**Exercise instructions:** Return these lines verbatim, starting at the first line and ending at the line that contains "<h2>Files 📂</h2>", with both of those lines included.

**Exercise input:**

++++++++++

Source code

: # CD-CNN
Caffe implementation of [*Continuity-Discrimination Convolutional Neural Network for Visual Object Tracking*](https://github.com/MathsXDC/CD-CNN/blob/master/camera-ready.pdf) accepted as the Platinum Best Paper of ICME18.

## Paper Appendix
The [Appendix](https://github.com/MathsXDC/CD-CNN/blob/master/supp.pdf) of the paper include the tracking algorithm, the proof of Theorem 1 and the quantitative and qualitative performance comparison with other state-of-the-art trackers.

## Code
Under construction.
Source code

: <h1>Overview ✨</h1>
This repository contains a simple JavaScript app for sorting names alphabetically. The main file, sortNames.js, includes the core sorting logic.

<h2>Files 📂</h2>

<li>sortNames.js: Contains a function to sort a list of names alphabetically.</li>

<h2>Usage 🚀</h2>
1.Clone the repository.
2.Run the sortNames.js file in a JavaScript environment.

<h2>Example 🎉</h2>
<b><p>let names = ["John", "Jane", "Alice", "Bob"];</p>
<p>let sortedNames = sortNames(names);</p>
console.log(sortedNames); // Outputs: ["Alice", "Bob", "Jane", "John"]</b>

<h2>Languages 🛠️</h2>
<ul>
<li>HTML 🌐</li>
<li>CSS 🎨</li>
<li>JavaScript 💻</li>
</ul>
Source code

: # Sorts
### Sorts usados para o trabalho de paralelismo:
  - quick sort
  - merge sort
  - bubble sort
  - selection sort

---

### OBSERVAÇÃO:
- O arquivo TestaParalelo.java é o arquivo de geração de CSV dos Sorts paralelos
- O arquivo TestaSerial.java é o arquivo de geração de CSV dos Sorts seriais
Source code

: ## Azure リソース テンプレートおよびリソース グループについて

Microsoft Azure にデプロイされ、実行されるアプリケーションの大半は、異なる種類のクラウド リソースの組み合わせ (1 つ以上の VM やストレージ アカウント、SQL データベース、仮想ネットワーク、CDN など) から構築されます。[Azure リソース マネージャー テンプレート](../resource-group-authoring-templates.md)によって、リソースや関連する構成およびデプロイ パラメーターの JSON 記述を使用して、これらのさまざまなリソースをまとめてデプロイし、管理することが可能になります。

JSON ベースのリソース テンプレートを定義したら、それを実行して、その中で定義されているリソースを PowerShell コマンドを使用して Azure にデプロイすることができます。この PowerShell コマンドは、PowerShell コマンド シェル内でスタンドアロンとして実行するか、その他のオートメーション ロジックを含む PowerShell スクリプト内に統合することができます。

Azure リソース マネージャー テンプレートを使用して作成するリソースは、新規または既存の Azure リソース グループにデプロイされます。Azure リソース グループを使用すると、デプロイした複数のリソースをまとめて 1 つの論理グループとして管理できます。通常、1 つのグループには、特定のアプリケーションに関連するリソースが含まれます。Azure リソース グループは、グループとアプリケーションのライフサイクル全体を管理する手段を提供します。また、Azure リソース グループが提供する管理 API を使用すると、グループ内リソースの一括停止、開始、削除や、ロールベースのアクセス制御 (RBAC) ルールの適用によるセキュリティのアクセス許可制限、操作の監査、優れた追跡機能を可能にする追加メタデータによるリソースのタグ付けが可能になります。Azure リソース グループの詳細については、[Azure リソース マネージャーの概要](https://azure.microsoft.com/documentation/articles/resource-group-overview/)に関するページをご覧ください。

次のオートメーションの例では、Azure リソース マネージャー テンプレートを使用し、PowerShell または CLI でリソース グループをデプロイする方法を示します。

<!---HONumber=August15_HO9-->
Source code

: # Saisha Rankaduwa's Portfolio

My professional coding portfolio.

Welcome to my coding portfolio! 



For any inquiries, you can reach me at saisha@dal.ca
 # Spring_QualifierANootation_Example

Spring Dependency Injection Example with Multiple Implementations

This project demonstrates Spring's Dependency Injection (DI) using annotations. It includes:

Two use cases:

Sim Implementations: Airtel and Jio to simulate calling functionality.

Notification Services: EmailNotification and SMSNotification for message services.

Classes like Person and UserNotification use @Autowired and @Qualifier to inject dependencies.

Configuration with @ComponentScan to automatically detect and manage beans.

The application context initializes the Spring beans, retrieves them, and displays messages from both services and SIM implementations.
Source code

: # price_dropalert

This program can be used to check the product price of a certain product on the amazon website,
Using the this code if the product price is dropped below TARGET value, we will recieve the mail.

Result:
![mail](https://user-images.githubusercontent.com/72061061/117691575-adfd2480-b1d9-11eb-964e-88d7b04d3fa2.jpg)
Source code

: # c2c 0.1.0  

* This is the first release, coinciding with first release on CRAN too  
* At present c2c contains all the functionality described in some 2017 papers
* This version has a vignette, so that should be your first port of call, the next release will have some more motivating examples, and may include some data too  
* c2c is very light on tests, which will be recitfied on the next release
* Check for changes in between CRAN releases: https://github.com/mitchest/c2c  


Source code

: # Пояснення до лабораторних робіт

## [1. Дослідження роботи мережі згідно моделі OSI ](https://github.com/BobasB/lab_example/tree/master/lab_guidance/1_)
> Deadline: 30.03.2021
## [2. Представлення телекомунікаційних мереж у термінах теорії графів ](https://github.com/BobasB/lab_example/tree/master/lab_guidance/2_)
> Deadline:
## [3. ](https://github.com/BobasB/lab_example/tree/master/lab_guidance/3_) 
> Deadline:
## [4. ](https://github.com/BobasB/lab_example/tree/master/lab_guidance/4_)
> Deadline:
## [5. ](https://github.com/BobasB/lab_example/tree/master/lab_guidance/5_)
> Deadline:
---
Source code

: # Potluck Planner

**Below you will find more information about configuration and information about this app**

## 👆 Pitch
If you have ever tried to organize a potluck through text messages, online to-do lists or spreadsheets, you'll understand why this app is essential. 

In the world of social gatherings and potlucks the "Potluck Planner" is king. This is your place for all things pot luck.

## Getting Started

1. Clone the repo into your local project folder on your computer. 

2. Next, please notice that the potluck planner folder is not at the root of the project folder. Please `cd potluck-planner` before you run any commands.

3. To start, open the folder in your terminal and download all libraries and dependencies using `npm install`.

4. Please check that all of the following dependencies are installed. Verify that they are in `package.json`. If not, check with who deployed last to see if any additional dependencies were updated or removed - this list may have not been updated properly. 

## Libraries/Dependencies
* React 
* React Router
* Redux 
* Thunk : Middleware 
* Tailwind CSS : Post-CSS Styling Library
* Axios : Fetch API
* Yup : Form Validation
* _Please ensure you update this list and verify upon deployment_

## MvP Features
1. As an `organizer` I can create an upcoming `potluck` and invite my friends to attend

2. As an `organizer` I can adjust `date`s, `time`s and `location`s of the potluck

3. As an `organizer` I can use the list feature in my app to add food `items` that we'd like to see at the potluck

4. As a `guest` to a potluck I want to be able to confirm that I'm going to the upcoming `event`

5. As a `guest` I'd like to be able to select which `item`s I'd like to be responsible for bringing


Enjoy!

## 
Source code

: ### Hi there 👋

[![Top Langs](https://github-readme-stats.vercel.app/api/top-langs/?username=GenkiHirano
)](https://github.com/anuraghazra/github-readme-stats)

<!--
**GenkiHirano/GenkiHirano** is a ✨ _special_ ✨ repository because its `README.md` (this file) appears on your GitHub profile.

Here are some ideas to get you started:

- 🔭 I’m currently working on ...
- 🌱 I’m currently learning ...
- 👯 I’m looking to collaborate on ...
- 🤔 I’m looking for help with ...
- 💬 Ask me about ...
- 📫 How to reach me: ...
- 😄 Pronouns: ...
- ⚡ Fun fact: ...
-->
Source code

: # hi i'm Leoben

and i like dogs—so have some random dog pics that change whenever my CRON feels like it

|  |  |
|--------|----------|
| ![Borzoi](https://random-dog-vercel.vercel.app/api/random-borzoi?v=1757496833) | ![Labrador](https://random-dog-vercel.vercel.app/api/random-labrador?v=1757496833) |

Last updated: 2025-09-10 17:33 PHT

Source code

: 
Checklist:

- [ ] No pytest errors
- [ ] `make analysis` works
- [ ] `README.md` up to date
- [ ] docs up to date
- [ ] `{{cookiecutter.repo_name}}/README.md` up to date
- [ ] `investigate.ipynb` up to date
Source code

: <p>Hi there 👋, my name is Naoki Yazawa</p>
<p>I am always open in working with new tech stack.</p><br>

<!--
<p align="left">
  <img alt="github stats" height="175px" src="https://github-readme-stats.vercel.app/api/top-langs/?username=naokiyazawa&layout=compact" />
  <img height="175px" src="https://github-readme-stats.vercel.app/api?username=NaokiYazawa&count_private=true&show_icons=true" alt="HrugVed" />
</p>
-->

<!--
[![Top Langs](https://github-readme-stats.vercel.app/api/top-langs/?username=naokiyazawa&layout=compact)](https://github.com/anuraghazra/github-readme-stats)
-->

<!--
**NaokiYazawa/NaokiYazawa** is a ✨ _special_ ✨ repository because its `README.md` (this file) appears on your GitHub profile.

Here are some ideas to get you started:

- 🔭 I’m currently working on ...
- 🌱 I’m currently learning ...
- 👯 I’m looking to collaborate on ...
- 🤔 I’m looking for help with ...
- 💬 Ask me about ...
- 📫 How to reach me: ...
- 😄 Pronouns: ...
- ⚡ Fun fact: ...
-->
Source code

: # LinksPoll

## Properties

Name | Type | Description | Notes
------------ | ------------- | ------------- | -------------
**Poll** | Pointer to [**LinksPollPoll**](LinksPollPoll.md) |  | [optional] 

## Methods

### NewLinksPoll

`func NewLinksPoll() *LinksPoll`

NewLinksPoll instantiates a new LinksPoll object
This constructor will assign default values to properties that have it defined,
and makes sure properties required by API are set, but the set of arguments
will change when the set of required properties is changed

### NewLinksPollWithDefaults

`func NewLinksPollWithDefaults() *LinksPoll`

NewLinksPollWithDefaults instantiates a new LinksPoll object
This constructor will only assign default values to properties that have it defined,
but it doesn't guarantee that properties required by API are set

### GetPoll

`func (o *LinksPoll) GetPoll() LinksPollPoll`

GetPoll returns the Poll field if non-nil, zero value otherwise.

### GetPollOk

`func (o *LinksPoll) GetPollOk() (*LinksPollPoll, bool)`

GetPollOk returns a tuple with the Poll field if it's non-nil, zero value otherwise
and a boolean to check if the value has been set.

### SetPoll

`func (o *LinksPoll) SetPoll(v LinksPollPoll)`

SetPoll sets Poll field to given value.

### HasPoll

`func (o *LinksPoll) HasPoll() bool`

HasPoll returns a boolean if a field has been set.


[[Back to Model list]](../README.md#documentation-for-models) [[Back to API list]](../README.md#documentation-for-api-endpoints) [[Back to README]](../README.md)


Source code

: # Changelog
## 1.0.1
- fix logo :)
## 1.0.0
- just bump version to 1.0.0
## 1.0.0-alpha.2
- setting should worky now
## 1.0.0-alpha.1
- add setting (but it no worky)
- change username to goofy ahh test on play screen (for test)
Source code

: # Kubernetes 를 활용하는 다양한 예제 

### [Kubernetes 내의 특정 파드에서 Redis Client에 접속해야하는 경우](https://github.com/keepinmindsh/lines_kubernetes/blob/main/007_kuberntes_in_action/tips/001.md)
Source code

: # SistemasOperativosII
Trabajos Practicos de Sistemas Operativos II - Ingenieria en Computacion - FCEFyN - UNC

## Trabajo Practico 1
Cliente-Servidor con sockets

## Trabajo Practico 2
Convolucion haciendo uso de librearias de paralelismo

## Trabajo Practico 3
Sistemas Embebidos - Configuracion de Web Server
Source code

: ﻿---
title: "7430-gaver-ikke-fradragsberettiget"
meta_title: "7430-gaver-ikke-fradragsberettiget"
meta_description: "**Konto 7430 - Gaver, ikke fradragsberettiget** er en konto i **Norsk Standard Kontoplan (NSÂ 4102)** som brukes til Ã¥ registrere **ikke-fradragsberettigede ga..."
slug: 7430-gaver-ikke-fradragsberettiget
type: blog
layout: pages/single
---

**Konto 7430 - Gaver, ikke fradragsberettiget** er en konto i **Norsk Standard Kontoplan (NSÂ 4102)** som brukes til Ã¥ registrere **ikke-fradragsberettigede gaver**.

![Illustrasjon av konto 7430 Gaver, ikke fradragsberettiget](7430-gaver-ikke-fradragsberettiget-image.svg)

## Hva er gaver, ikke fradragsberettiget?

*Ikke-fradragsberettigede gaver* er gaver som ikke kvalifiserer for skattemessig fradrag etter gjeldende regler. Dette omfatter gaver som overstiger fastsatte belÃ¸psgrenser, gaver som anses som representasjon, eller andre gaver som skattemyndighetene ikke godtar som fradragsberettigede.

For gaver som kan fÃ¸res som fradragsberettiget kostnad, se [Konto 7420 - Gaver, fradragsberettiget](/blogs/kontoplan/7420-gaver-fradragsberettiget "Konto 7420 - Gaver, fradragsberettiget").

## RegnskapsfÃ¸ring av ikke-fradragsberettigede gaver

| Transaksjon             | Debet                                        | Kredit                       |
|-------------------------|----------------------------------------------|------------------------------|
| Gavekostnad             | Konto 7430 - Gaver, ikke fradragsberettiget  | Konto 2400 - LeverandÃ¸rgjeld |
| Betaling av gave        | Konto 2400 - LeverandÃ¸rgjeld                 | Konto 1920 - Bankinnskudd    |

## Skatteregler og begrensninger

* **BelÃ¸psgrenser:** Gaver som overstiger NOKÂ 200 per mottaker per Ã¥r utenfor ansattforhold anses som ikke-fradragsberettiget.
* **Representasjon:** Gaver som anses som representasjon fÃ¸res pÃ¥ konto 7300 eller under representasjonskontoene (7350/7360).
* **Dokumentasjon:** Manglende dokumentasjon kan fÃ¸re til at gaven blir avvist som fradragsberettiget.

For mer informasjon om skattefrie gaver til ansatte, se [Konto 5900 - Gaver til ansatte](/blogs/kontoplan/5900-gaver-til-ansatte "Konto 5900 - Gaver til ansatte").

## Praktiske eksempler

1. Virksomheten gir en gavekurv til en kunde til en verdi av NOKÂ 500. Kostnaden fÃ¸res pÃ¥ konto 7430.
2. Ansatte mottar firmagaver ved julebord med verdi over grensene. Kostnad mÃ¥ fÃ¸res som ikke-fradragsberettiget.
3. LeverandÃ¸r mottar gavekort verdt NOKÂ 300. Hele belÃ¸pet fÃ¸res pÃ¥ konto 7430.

++++++++++

**Solved exercise:**
Source code

: # CD-CNN
Caffe implementation of [*Continuity-Discrimination Convolutional Neural Network for Visual Object Tracking*](https://github.com/MathsXDC/CD-CNN/blob/master/camera-ready.pdf) accepted as the Platinum Best Paper of ICME18.

## Paper Appendix
The [Appendix](https://github.com/MathsXDC/CD-CNN/blob/master/supp.pdf) of the paper include the tracking algorithm, the proof of Theorem 1 and the quantitative and qualitative performance comparison with other state-of-the-art trackers.

## Code
Under construction.
Source code

: <h1>Overview ✨</h1>
This repository contains a simple JavaScript app for sorting names alphabetically. The main file, sortNames.js, includes the core sorting logic.

<h2>Files 📂</h2>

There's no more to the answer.